Each year the annual Boca de Oro Festival of Literary, Visual and Performing Arts brings a total of about 10,000 participants to downtown Santa Ana for the free, public celebration. Although Boca de Oro will be online this year, there’s still one aspect of the festival that’s still being held in-person.

This year, event founders Robyn MacNair and Madeleine Spencer, and their team of volunteers, want to station mini-lending libraries throughout all 64 neighborhoods in Santa Ana as part of their Boca de Oro Free Lending Library campaign.

The lending libraries, sometimes called neighborhood lending libraries are small cabinets that contain books. The books may be taken and kept, or returned, for free. Regular readers are encouraged to swap out a book with one from their own collection in order to keep the cabinet full.

Host a Lending Library

Are you interested in hosting a lending library in your neighborhood?  Contact Madeleine Spencer at mspencer@sabcinc.com to sign up and find out if your neighborhood is covered.

The Boca de Oro team is still looking for curators who are interested in hosting a lending library in their neighborhood. Because an in-person book fair is out of the question this year, organizers want to continue the spirit of spreading reading literacy with the mini-libraries.
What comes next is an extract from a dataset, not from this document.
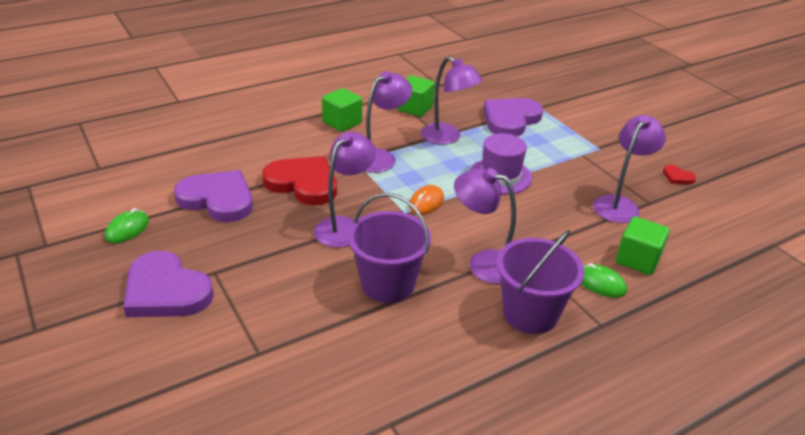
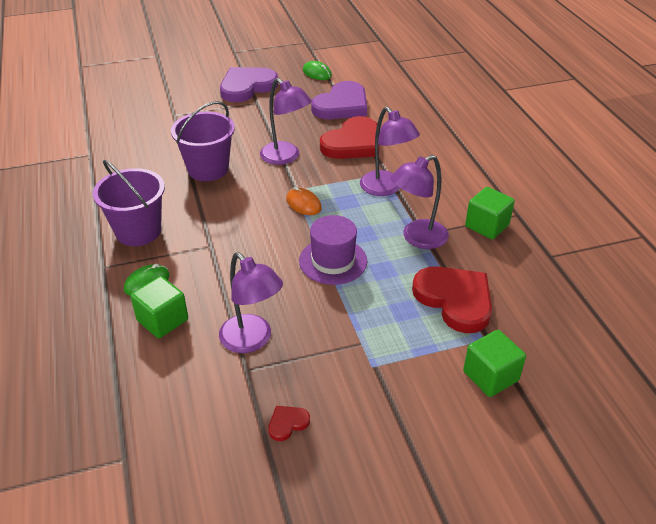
camera: 105 degrees right, 5 degrees up
(342, 122) = (457, 173): green cube -> green cube (490, 376)
(483, 263) = (207, 220): purple lamp -> none
(510, 119) = (455, 300): purple heart -> red heart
Santa Ana has a population density of over 335,000, yet the city only has two public libraries: the Santa Ana Main and the Newhope Libraries.

“Books are very important to kids, and to be able to place at least one library that they can walk to is going to make such an impact on these kids’ lives,” said Marta Rodriguez Ramirez, the neighborhood organizer tasked with helping to get neighborhoods signed up.
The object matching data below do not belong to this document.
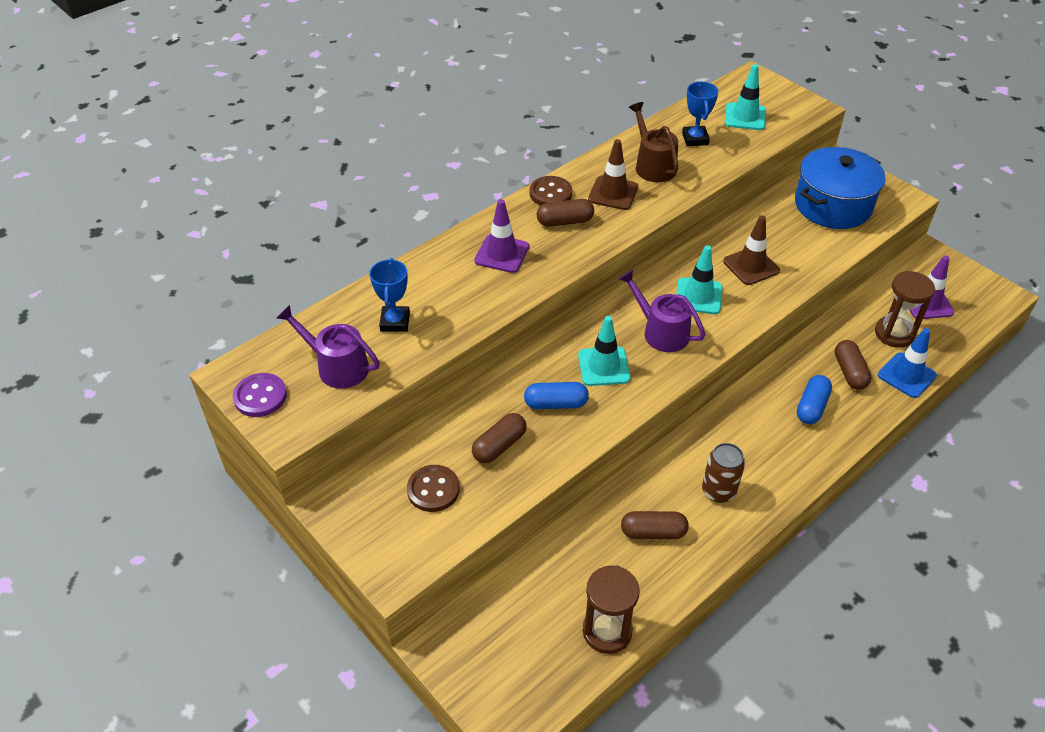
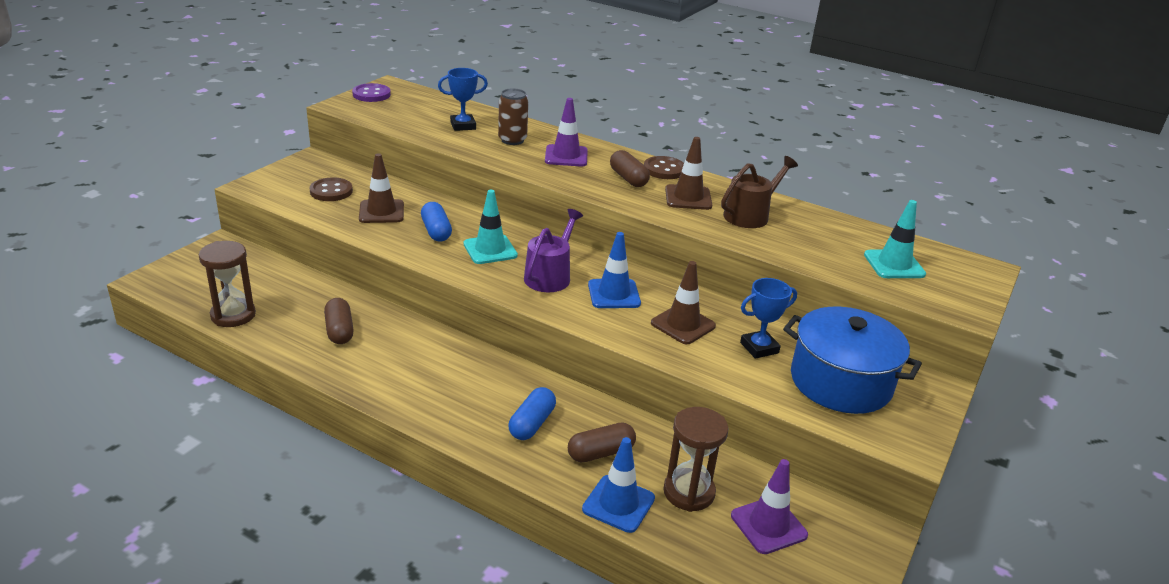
camera: 70 degrees right, 15 degrees down
(337, 367) = (408, 113): purple watering can -> none
(499, 446) = (381, 212): brown capsule -> brown traffic cone
(695, 139) = (819, 236): blue trophy -> blue trophy (759, 348)
(698, 296) = (614, 294): turquoise traffic cone -> blue traffic cone
(718, 491) = (396, 365): brown can -> brown can (512, 140)
(811, 407) = (532, 424): blue capsule -> blue capsule turned 75 degrees counterclockwise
Cabinets for Boca de Oro’s Lending Library campaign are under construction.

Spencer agrees that “it bridges that gap” of equitable literacy and pushes a sharing culture of knowledge and books as the lending libraries encourage visitors to swap a book they take with one of their own.
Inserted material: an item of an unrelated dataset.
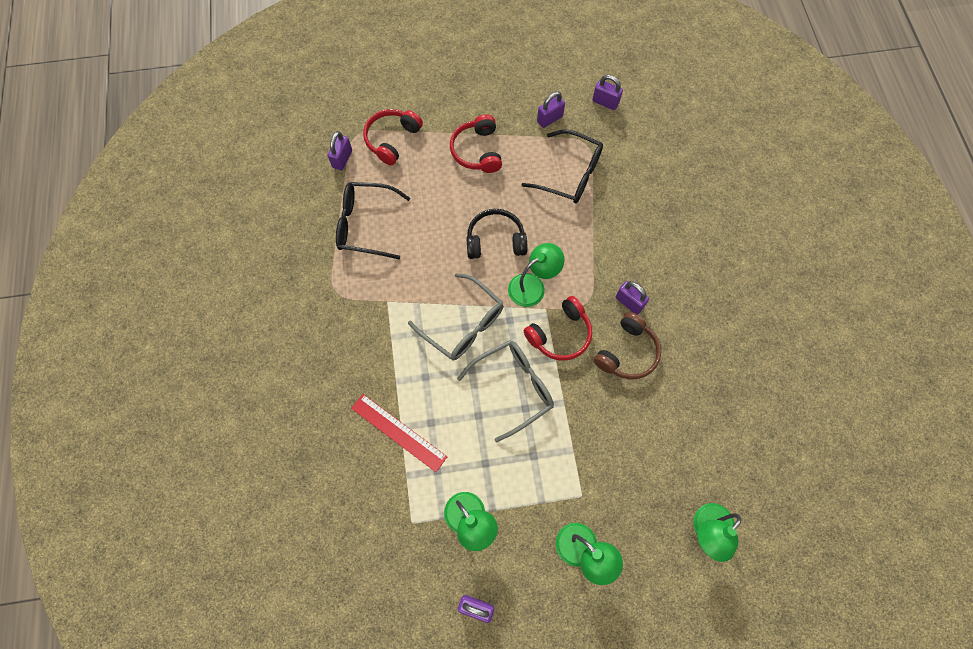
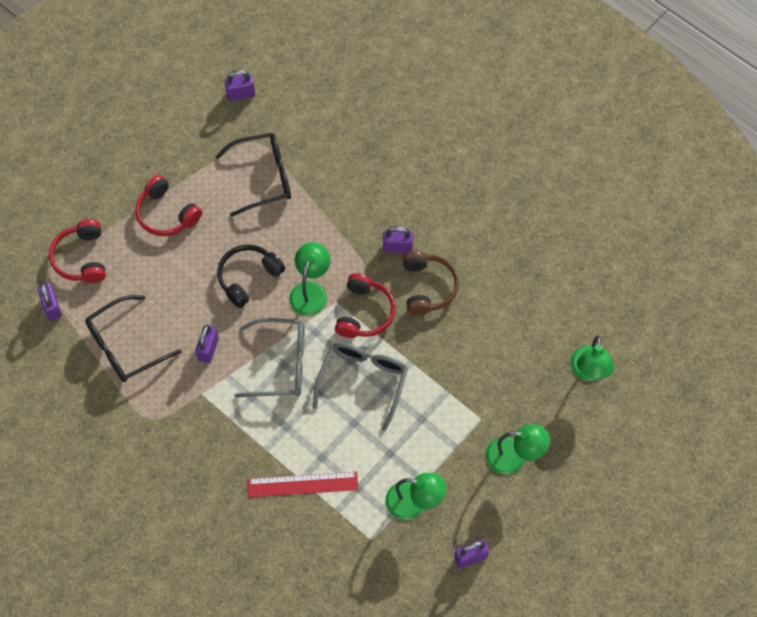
camera: 40 degrees left, 5 degrees down
(549, 119) = (205, 142): purple padlock -> purple padlock (208, 349)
The books are being donated from several sources including local authors, the Consulate of Mexico in Santa Ana and the Makara Center of the Arts, a nonprofit lending library and art center in Santa Ana.

Once the lending libraries are ready to be stationed they will be filled by the Makara Center of the Arts with about 15 to 25 books written by people of color and other historically-excluded communities. It will also include other donated activity books such as cookbooks, artbooks or coloring books.

“I just believe that if we’re able to catalyze and help give people access to books in their own language from representatives of their own culture that are succeeding and thriving in these areas, then kids realize and just recognize that seeing is believing, like you see it, and you know that you can do it,” Spencer said.

Though these permanent lending libraries have been a recurring thought, there wasn’t enough funding to execute the idea before.

When the COVID-19 pandemic hit, Spencer went back to this idea of a citywide neighborhood project reinspired from a trip to Portland, Oregon.

“I saw every neighborhood had really embraced this, and they had this beautiful like, neighborhood village convergence thing, where neighborhoods all work on projects to beautify their own neighborhoods,” Spencer said.

Spencer added that building and contributing to a literary culture in Santa Ana has already been in the works by others in the community.

A young reader looks through books during last year’s Boca de Oro Festival in downtown Santa Ana.
Last year, Boca de Oro hosted a book fair in downtown Santa Ana as a part of their annual festival.

One of these projects include a literary project founded by local author Sarah Rafael García. The LibroMobile is dedicated to building a community and promoting literacy by driving around Santa Ana and offering live readings, workshops and visual exhibits.

“Everything that’s done, it all moves toward this larger thing, which gives people the opportunity to start to feel this burgeoning lit culture that’s actually occurring. That is the most exciting thing,” Spencer said. “I believe that all of it leads towards something that’s amazing.”

Each curator of a lending library will be maintaining it on their own properties, which includes any sanitation measures required. Sanitation measures may include leaving hand sanitizer inside the lending library box or providing gloves and masks.

The curators are also encouraged to decorate their lending library along with others in their neighborhood to promote individuality, beautification and community art.